JuJu Watkins scores 33, sends USC to Pac-12 final with 2-OT win

LAS VEGAS — For the first time since 2014, USC will play for the Pac-12 women’s basketball tournament title after advancing to the championship game with an 80-70 double-overtime semifinal win on Friday over crosstown rival UCLA.

Freshman phenom JuJu Watkins, the centerpiece of USC’s rebuild, said even she was surprised by the Trojans’ rapid turnaround.

“Yeah, I’m not gonna lie. I did not think this would happen this soon,” Watkins said following her 33-point, 10-rebound performance. “But I guess timing is everything, and I’m glad that we’re here.

“This group, it means everything. And I’m just blessed, honestly. But yeah, better than anything I could’ve hoped for really.”

USC moves on to Sunday’s final against Stanford, which beat Oregon State earlier Friday. The two teams last met in the tournament’s title game in 2009, when the Cardinal won 89-64.

Watkins’ 33 points were the most by a freshman in a Pac-12 tournament game and marked her 13th 30-point game of the season, passing Caitlin Clark for the most of any freshman over the past 25 seasons.

Watkins, a 6-foot-2 guard and former No. 1 recruit, also became the fourth freshman in NCAA Division I history to score at least 800 points in the season and now has 801 on the year, passing Courtney Paris (788) and Clark (799).

USC, which also made its first Pac-12 tournament semifinal since 2014, clinched its 25th win of the season, its most since advancing to the Elite Eight in 1994. With the win, the Trojans improved to 4-2 against Associated Press top-10 teams this season after going 4-35 against such teams over the previous nine seasons combined.

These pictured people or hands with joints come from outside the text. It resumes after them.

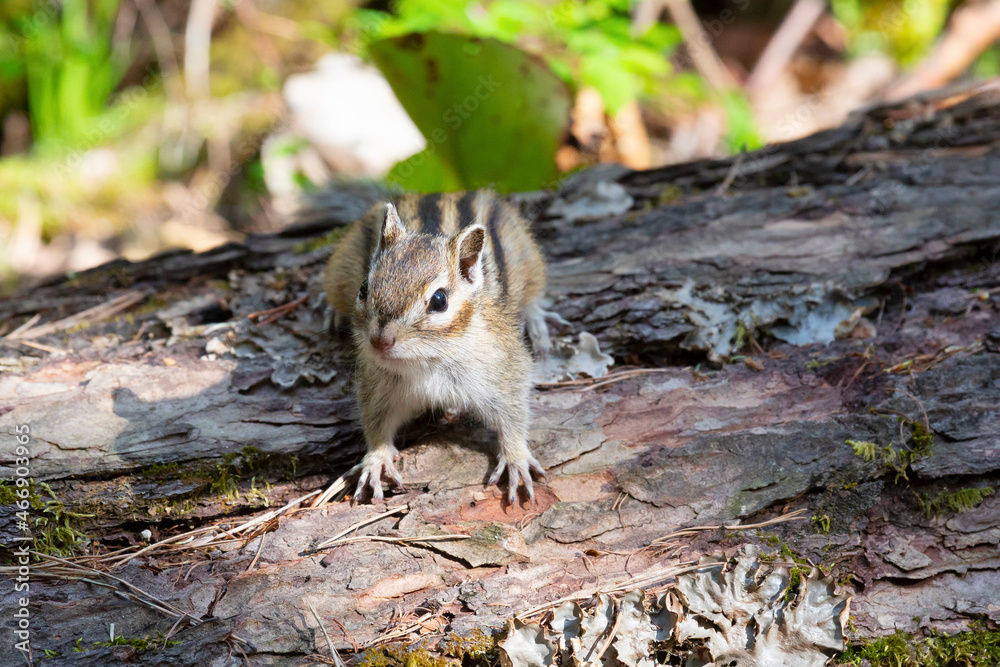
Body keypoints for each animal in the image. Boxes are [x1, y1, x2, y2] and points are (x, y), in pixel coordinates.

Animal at [324, 191, 554, 503]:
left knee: (535, 294)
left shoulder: (504, 369)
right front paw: (375, 460)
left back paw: (536, 320)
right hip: (341, 265)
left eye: (439, 300)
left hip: (529, 258)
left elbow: (513, 415)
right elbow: (376, 423)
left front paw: (516, 458)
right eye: (363, 289)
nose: (379, 341)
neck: (429, 360)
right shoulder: (378, 385)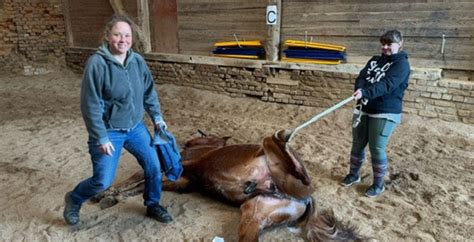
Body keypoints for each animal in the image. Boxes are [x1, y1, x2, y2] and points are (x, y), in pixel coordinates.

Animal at [92, 130, 362, 241]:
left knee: (296, 169)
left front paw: (106, 193)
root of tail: (306, 199)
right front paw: (110, 197)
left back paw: (281, 140)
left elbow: (138, 178)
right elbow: (141, 185)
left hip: (288, 174)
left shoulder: (183, 168)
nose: (186, 142)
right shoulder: (182, 181)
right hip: (256, 212)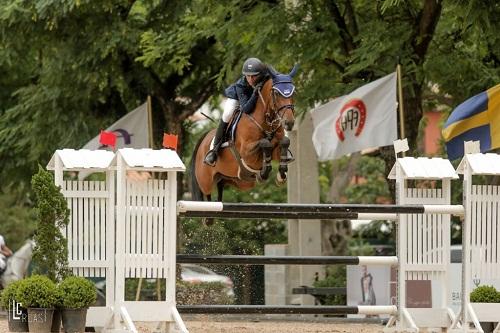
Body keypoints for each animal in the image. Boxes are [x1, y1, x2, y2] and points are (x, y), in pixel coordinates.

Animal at [188, 65, 296, 205]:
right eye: (277, 93)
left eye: (293, 93)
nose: (289, 122)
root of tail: (203, 140)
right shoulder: (247, 153)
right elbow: (265, 143)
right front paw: (263, 173)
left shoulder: (277, 149)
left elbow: (284, 142)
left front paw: (281, 176)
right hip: (205, 183)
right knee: (206, 199)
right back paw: (211, 157)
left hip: (228, 179)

Watkins, who won Pac-12 freshman of the year earlier this week, left the game twice after hurting her left ankle, once in the first minute of the game and again at the beginning of the first overtime. But it would’ve taken a lot more for the star, considered to be the game’s next generation player, to be sidelined in a game of this magnitude.

“Even when I went out, I knew I had to get back in because my team needed me,” Watkins said. “This was nothing that I’m not used to feel. I feel great, I’m ready to play on Sunday.”

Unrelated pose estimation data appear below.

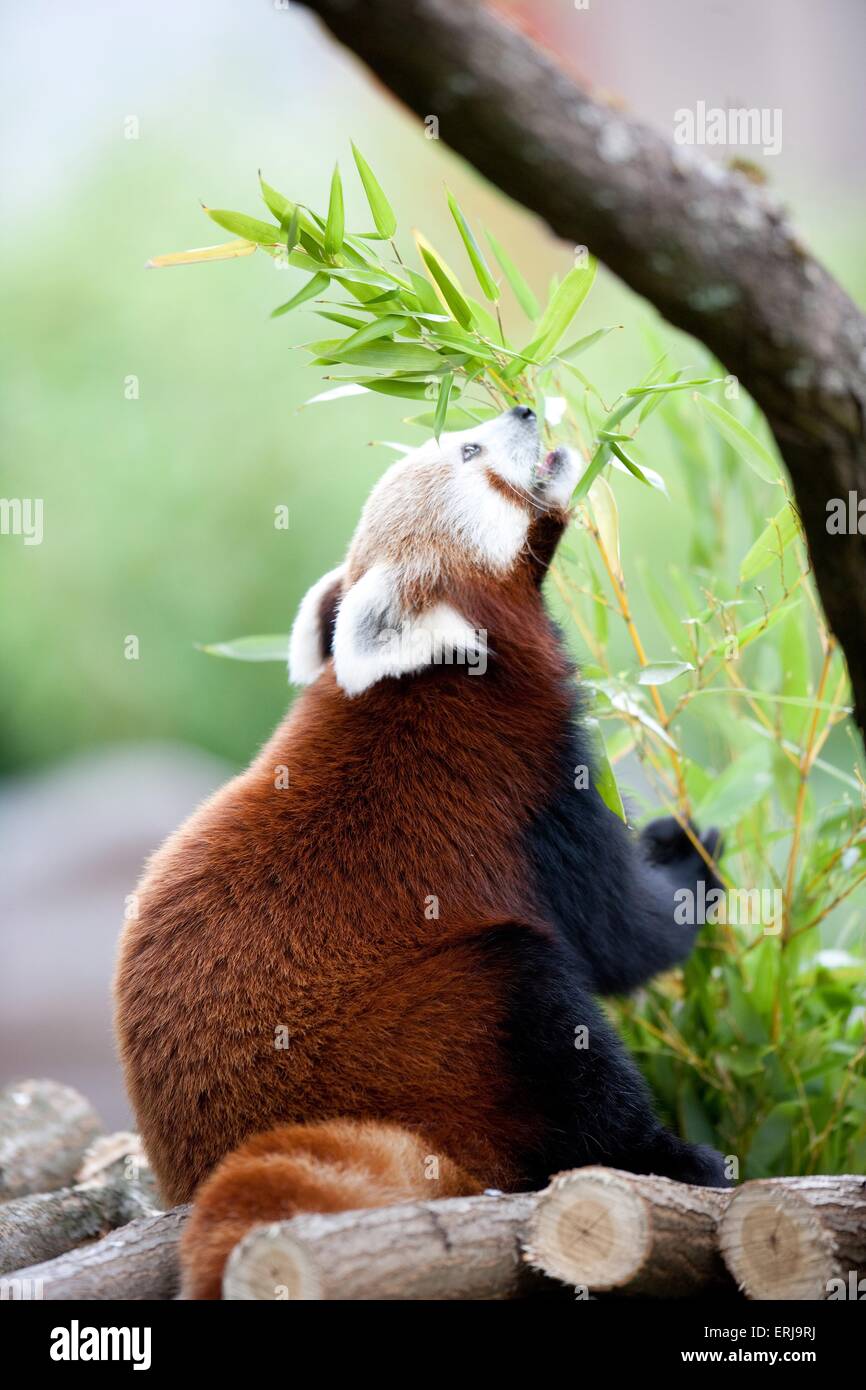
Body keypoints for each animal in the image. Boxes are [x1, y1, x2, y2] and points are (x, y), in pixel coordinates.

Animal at [113, 405, 722, 1295]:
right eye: (470, 451)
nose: (522, 410)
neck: (447, 662)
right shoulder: (529, 784)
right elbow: (620, 935)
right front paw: (691, 862)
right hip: (435, 1028)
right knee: (544, 1008)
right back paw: (672, 1160)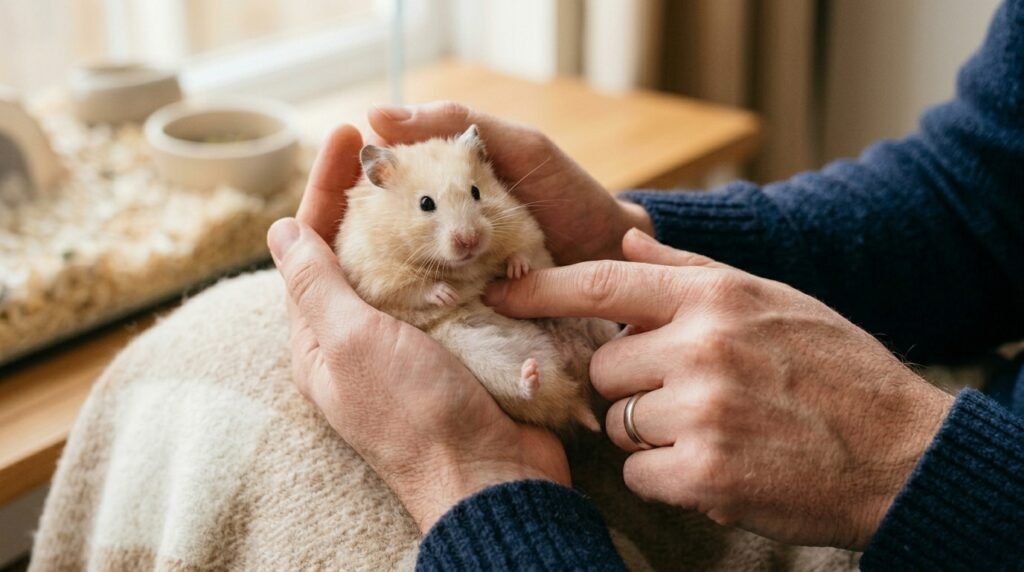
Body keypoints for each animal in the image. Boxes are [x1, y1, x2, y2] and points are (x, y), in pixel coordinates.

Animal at [335, 124, 618, 430]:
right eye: (425, 203)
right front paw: (447, 295)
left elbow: (523, 252)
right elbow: (412, 288)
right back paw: (531, 374)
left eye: (476, 191)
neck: (465, 266)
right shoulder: (373, 275)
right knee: (533, 392)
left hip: (591, 321)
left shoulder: (523, 225)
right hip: (488, 361)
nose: (469, 240)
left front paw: (517, 271)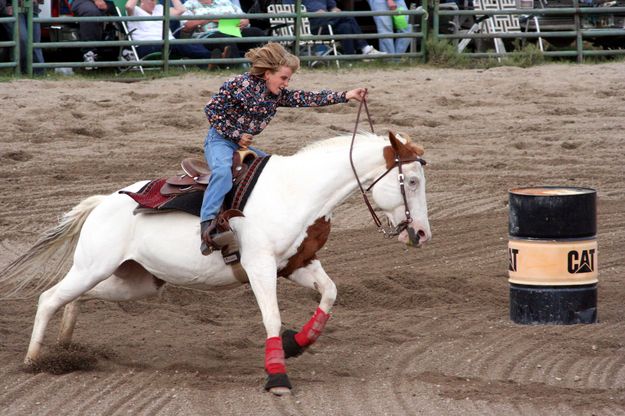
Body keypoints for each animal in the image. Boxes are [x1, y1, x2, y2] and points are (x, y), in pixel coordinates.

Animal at [0, 132, 428, 394]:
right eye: (410, 181)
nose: (422, 233)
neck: (297, 191)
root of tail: (103, 201)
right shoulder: (259, 266)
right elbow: (271, 317)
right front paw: (277, 376)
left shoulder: (296, 264)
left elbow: (330, 293)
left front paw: (296, 344)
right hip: (93, 267)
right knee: (49, 298)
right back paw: (34, 361)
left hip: (134, 281)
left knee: (77, 298)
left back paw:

Coach Lindsay Gottlieb said she started considering contingency plans but also knew how tough Watkins is.

“My gut feeling was that if there was a possible way she could come back, she would,” Gottlieb said.

McKenzie Forbes, one of the Trojans’ three transfers from Ivy League institutions, chipped in 17 points and 10 rebounds. The Bruins were led by Charisma Osborne (21 points) and Lauren Betts (17 points, 18 rebounds).

The game had all the makings of an instant classic: USC led by 16 early before UCLA stormed back after the first quarter. Players were flying around all over in a physical battle apropos of a rivalry. With the score tied at the end of regulation and the first overtime, both teams fell short on opportunities to come away with the win, before the Trojans sealed the deal with a 13-3 edge in the second overtime.

Gottlieb said it helped make for “an epic evening for women’s college basketball, for our program, for the L.A. rivalry,” later adding, “I feel like it could’ve been a Final Four game.”

Added Watkins on the juice of the showdown: “A lot comes with a rivalry, I guess, just to be able to have this opportunity to bring L.A. to Vegas. It’s just a great atmosphere.”

It’s rather fitting that the final Pac-12 tournament championship game will feature two of the West Coast’s most iconic women’s basketball programs: the Cardinal, who have won three national championships and are going for their 16th Pac-12 tournament title, and the Trojans, who won two national titles in the 1980s and whose alumni include all-time great Cheryl Miller, Lisa Leslie and Tina Thompson.

At the time of Watkins’ commitment in November 2022, USC hadn’t been to an NCAA tournament since 2014, and it hasn’t been past the first weekend since 1994. Now, in Gottlieb’s third year and Watkins’ first, the Trojans are within reach of a Pac-12 championship, and even of earning a No. 1 overall seed in the NCAA tournament.

“We’re honored to be part of this kind of resurgence, this moment in women’s basketball. That’s not lost on us,” Gottlieb said. “I do think there’s a bigger thing at play and we’re really enjoying that and I’m grateful every day to be in that situation with this group.”